Copy out the entries word for word, from the line containing "pose: elev=258.5 azim=329.2" to the end of the entries, both ends included.
* Begin RECORDS SUPPLIED *
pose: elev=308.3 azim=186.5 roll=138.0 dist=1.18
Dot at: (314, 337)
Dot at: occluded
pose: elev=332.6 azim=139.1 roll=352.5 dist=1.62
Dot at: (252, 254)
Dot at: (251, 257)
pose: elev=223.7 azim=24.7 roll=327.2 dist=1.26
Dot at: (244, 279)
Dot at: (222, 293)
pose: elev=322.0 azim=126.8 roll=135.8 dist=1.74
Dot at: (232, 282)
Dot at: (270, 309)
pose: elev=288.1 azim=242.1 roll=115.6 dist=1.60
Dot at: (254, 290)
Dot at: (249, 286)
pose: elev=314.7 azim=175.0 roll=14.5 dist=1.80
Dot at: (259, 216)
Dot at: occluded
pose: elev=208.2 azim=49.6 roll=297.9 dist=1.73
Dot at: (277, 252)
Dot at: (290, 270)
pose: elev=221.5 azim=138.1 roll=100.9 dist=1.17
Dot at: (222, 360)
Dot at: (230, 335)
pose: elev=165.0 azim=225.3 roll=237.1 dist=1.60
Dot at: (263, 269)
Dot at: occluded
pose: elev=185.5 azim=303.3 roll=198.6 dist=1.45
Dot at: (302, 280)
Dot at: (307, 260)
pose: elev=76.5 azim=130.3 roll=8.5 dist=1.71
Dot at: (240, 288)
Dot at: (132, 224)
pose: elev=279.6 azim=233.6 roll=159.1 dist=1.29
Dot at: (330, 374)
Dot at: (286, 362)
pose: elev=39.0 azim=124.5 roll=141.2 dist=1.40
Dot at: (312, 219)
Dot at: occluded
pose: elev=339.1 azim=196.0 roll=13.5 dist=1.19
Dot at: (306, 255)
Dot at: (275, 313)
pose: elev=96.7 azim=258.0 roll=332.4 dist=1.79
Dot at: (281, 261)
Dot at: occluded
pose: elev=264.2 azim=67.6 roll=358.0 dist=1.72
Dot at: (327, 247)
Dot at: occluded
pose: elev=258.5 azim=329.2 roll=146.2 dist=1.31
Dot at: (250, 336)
* End RECORDS SUPPLIED *
EXERCISE ANSWER:
pose: elev=258.5 azim=329.2 roll=146.2 dist=1.31
Dot at: (250, 336)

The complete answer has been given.